El alivio de ser auténticos El alivio de ser auténticos

Reflexiones de Julio Bevione sobre los efectos de aparentar lo que no somos.

Mantener una imagen duele. Este pensamiento me vino a la mente mientras hojeaba revistas en la sala de espera del dentista. En ellas había fotos de celebridades muy sonrientes, aunque los títulos aludían a la caótica vida de algunas de ellas. ¿Por qué sufren si, aparentemente, han cumplido su sueño y lo tienen todo para estar felices?

Deduje que, en general, es porque luchan por sostener una imagen, porque intentar ser lo que uno no es causa dolor, y eso puede ocurrirnos a todos. Aparentar lo que no somos duele. Es como querer usar zapatos que nos quedan chicos y nos aprietan los dedos; hay que soportar la molestia y hacer esfuerzos constantes, lo cual nos produce cansancio y dolor.

No soy una estrella como las de las revistas, pero confieso que muchas veces he caído en la tentación de querer ser lo que no soy. He fingido ser “otro” para lidiar más fácilmente con el mundo, pero sabía que eso era insostenible y que tarde o temprano empezaría a molestarme, a causarme dolor. Por eso, ese día hice un recuento de las lecciones que he aprendido y aquí lo comparto con ustedes:

  • Cuando tratamos de complacer a toda costa las expectativas de otros, sufrimos. Las exigencias sociales no siempre coinciden con nuestros deseos y, a veces, la sola idea de desafiarlas nos provoca miedo. Muchas personas se quedan calladas cuando les pregunto qué alimentos preferían en su niñez. Guardan silencio porque jamás pensaron realmente en lo que querían; se limitaban a comer lo que había en casa. Es cierto que hay situaciones en las que no podemos elegir, pero no son la mayoría. La vida a veces nos ofrece muy pocas opciones, pero casi siempre nos permite escoger otra manera de vivir.
  • Cuando defendemos una opinión sin hacer concesiones, nos enojamos. He visto a personas defender una idea apasionadamente, y a otras que se ponen violentas y hasta llegan a caer enfermas con tal de defender una opinión. La diferencia es que las primeras expresaban sus creencias con fervor, y las segundas atacaban a quienes tenían ideas distintas. ¡Y esa es una gran diferencia! Cuando defendemos una opinión con tanta vehemencia, tendemos a ver como enemigos a quienes la cuestionan. El enojo es una señal de alarma de que nos estamos aferrando a una idea que tal vez sea equivocada y valga la pena cambiar.
  • Cuando nos sentimos obligados a hacer algo, nos pesa. No siempre podemos elegir nuestras acciones.
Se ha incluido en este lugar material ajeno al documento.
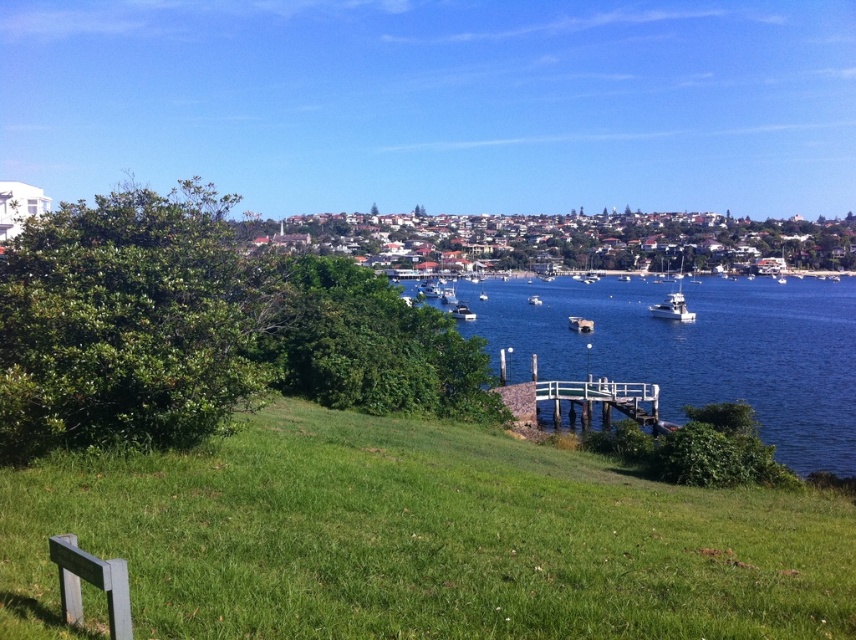
Question: Does blue wooden dock at lower center come in front of white glossy boat at right?

Choices:
 (A) no
 (B) yes

Answer: (B)

Question: Is green grassy at lower center smaller than blue wooden dock at lower center?

Choices:
 (A) no
 (B) yes

Answer: (B)

Question: Which point is closer to the camera?

Choices:
 (A) click(x=681, y=300)
 (B) click(x=752, y=348)
 (C) click(x=455, y=301)

Answer: (B)

Question: Does white glossy boat at right have a larger size compared to white glossy boat at center?

Choices:
 (A) yes
 (B) no

Answer: (A)

Question: Which point appears closest to the camera in this image?

Choices:
 (A) (467, 310)
 (B) (248, 532)
 (C) (586, 392)

Answer: (B)

Question: Which point is closer to the camera?

Choices:
 (A) green grassy at lower center
 (B) white glossy boat at center
 (C) blue wooden dock at lower center

Answer: (A)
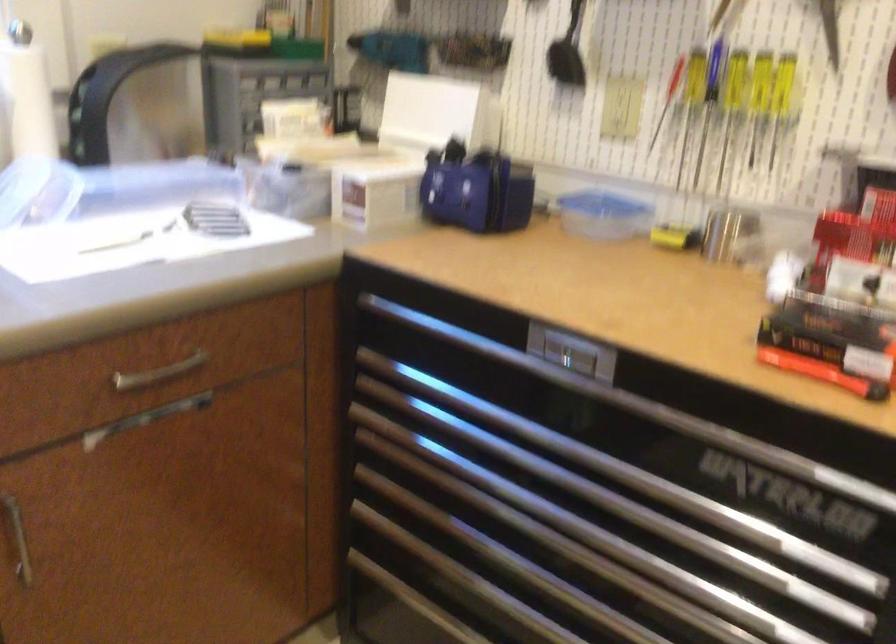
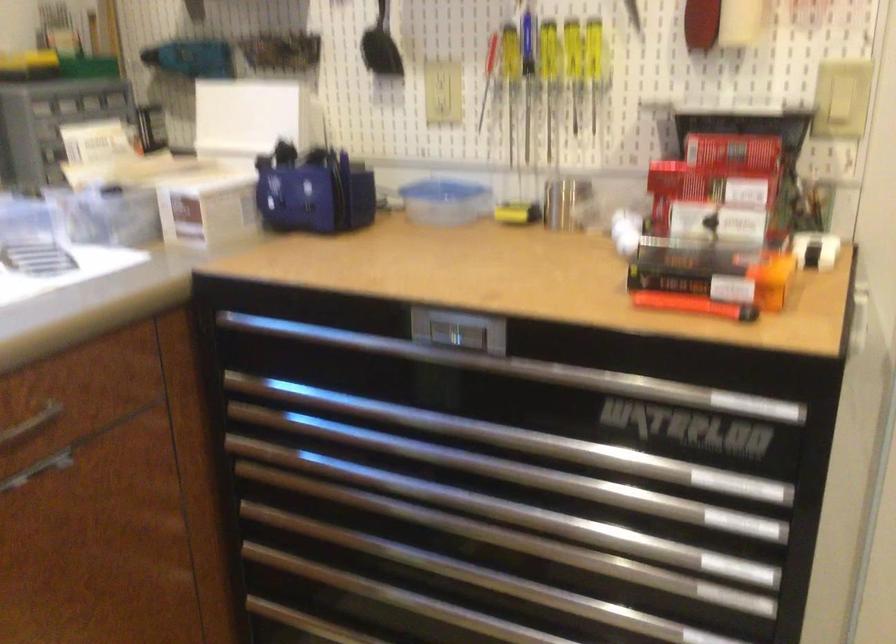
Question: The camera is either moving clockwise (left) or counter-clockwise (right) around the object. The first image is from the beginning of the video and the second image is from the end. Is the camera moving left or right when shooting the video?

Choices:
 (A) Left
 (B) Right

Answer: (A)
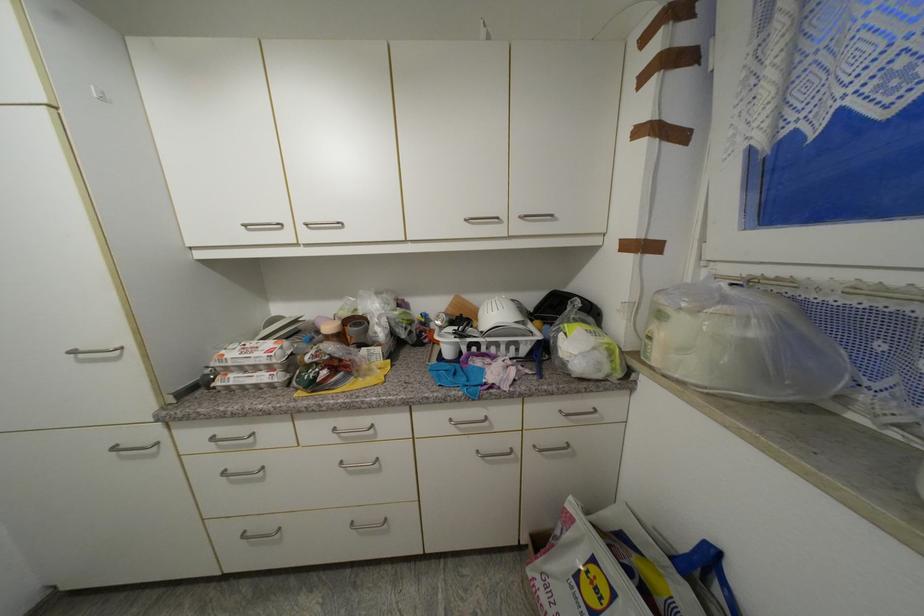
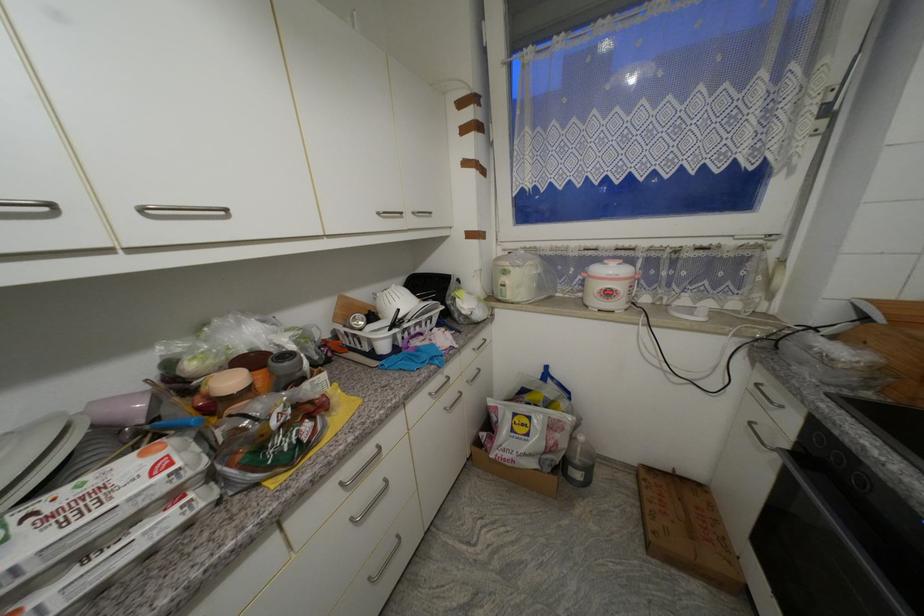
Where in the second image is the point corresponding to (275,369) from the first image?

(178, 498)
A veces tenemos que hacer cosas que no nos gustan; las sentimos como un lastre y nos agobian todo el día. Para quitarnos ese peso, podemos escribir aquello que nos desagrada hacer, pero en vez de utilizar la palabra “debo”, usemos “elijo” o “quiero”. Tras leerlo varias veces, la molestia irá disminuyendo hasta desaparecer.
  • Cuando solo queremos complacer a los demás, nos cansamos. Nos da mucho miedo reflejar quienes somos porque, en el fondo, tememos el rechazo. No nos atrevemos a decir “no” aunque nuestro corazón nos lo dicte. Es verdad que atender las necesidades de los demás nos da grandes satisfacciones, pero no sin antes ocuparnos de las nuestras.

El cansancio y el dolor nos indican que estamos dejando de ser quienes somos, que peleamos con nuestro ser y con nuestros actos; o sea, que estamos destruyendo nuestra autenticidad, al igual que los famosos que aparecen en las revista.